Hijacking a narrative and obfuscating the truth has become the norm in Pakistan. That's what Mr Virk and his fellow PTI supporters have done in this instance. Let me just briefly mention the backstory of why liberal fascists offend Mr Virk so much. After the government lifted the moratorium on the death penalty in Pakistan, a lot of clear headed Pakistanis implored the government to rethink the decision. The reason was that 86% of the death row inmates were tried by anti terrorism courts, when they had in fact nothing to do with terrorism. Shafqat Hussain's case is a glaring example of this injustice. When people raised their voice on this issue, in swooped Mr Virk and his ilk to hijack the issue and say liberal fascists are defenders of terrorists because they don't want them to be hanged. But that's not really the truth now, is it?

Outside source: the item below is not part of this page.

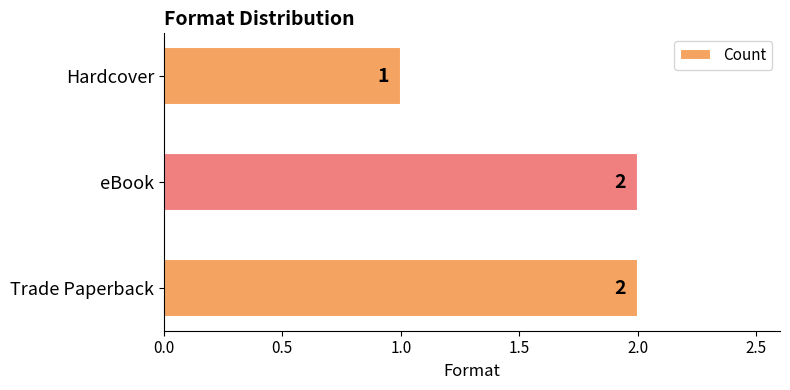

Reading top to bottom, extract all data points from this chart.

Hardcover=1	eBook=2	Trade Paperback=2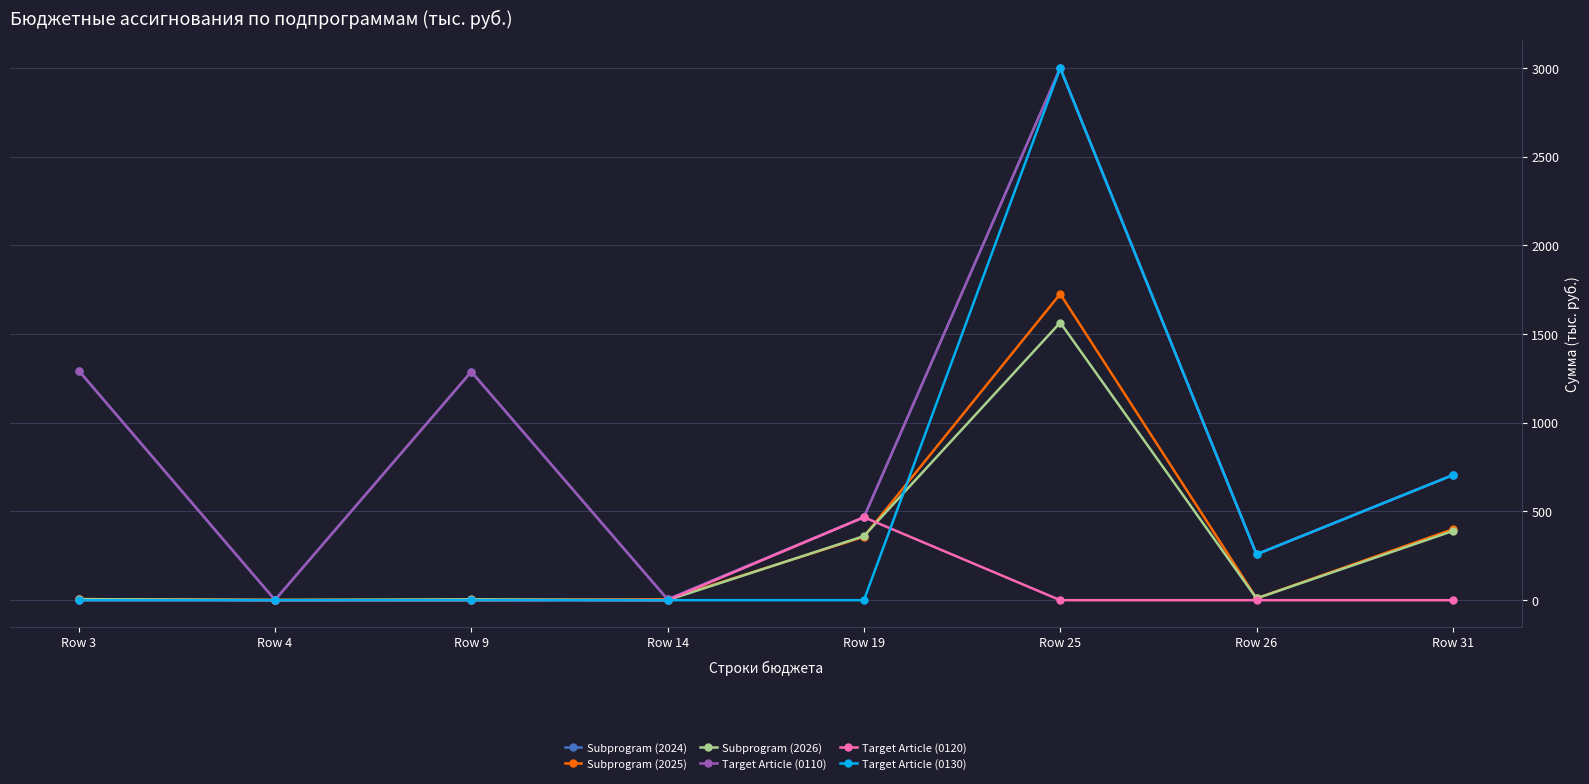

What is the spread (max minus min) of values at Row 4?

1.5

Now Farhan Khan Virk is a man who likes to stir the pot every now and then against all those people the PTI loves to hate. But I don't see him starting a Twitter trend to ask the government about the unfortunate release of Malik Ishaq, the leader of the terrorist outfit Lashkar-e-Jhangvi, or the release of Zaki ur Rehman Lakhvi, the main accused in the Mumbai attacks. This is what ticks people off. The hypocrisy of these so called defenders of Pakistan. Maybe next time Mr Virk would be well advised to go after people who have actually harmed Pakistan and harbor the intent to do it again, instead of those who simply do not fit in the myopic bracket of Mr Virk's acceptable opinions list.

Saturday, August 23, 2014

Why I do not support Imran Khan

Azadi March 2014
I do not believe Imran Khan has the skills, or the fortitude to lead this country. The only thing people keep saying in his defense is that we've tried the rest, now we should give him a chance. But he had a chance. That chance is called KPK. He failed miserably.

His foreign policy has no sense or direction, his interior policy is extremely dangerous for the country and his emotional tantrums make him unfit to be an administrator. And because he's made the same tall claims that the rest of our political gentry has made, you can be rest assured he'll fall even more spectacularly than the Sharifs (if they fall of course). By comparison the Sharifs policy of non confrontational politics and reconciliation is a refreshing and welcome change.

Imran Khan's only calling for the resignation of Sharifs because he wants to be the next prime minister. That is it. I would've agreed with him, heck even supported him if his so called freedom march was for accountability of the Lahore genocide; was for electoral reforms; was for drafting new local body rules and elections; was for re-elections in the districts that were found to be rigged (so far all of PTI's petitions have been rejected because they couldn't prove their allegations).

But I am not going to support a pied piper who's deluded himself into believing he is the rightful heir to a throne in Islamabad, and who will kill the system just so he can have his way.